Apprendre à ne plus refuser le réel, à accueillir ce qui est, sans résister, sans lutter sans cesse, cette fâcheuse tendance qui me mène à l'épuisement.

page(s) 11
• La simplicité est difficile

Il est compliqué d'être simple.Il est compliqué de rester nu face à la vie. Tout se passe comme si notre mental travaillait du matin au soir à la compliquer, à comparer, à attendre des circonstances qui n'arriveront jamais, à regretter un passé qui est passé pour toujours. Mener une vie simple, c'est s'abandonner à tout. Il ne s'agit même pas de vouloir faire disparaître ses regrets. Si les regrets sont là, pas de problème, ils ont leur place.

page(s) 108
• L'heure de méditation

Ce qui m'aide, c'est la pratique d'une heure de méditation par jour. Pendant cette heure-là, je regarde passer les idées telles qu'elles se présentent en mon esprit sans refuser ni m'agripper à aucune d'elles.

page(s) 94
• L’esprit chasseur qui court toujours après sa proie

[D]'abord nous libérer peu à peu de cet esprit guerrier, chasseur qui court toujours après sa proie – des objectifs, un idéal… – qui nous empêche de savourer la vie avec ses imperfections et ses miracles quotidiens. Comment goûter au véritable repos si nous sommes perpétuellement en quête d'autre chose, le bonheur, une sagesse préfabriquée, un bien-être clé en main, une carrière conforme à un modèle façonné par la crainte, la comparaison et quelques troubles désirs ?

page(s) 10
• La prétention ruine l'humilité

Ce qui contrarie le plus l'humilité ce n'est pas la connaissance de ses compétences, ni de ses talents comme dit l'Évangile, mais c'est la prétention.
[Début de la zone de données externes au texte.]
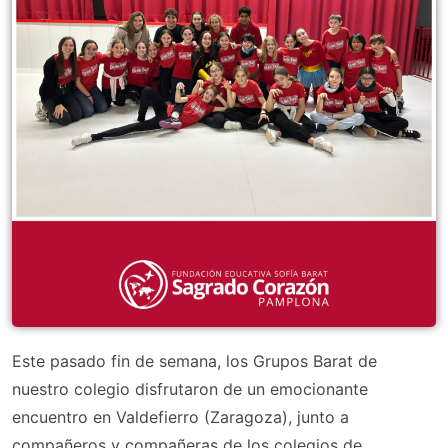
Este pasado fin de semana, los Grupos Barat de
nuestro colegio disfrutaron de un emocionante
encuentro en Valdefierro (Zaragoza), junto a
compañeros y compañeras de los colegios de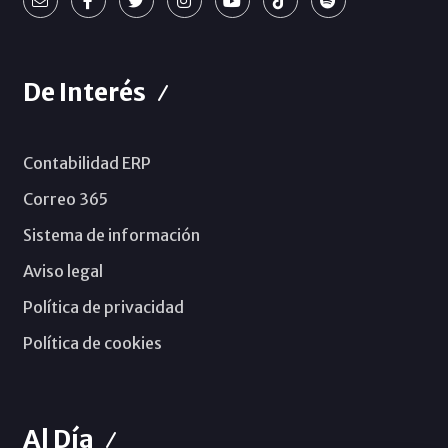
De Interés
Contabilidad ERP
Correo 365
Sistema de información
Aviso legal
Política de privacidad
Política de cookies
Al Día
Quand je prétends maîtriser la vie, ou vouloir changer l'autre, je m'éloigne de la terre.

page(s) 86
• Laisser être

Au lieu de m'éreinter à tout gérer, laisser être.

page(s) 29
• Laisser vivre l'émotion

Je laisse venir l'émotion, puis se développer et s'évanouir d'elle-même.

page(s) 41
• Les pensées comme oiseaux

[L]'exercice de la méditation consiste à voir la vacuité, à se laisser totalement détendre dans la vacuité. À considérer les pensées comme des oiseaux. Et derrière les oiseaux, il y a un ciel toujours immensément bleu.

page(s) 95
• Danser avec le tragique

Je crois que la détermination, c'est conjuguer l'abandon et une infinie confiance en la vie. Qu'est-ce que je peux faire pour me protéger de la vie ? Absolument rien. Et pourtant, jour après jour, j'essaie de construire des boucliers et des façades qui me protégeraient du tragique de l'existence. La dimension tragique de l'existence fait partie de la vie. Quand on l'a compris du fond de son être, on peut danser avec ce tragique sans se crisper.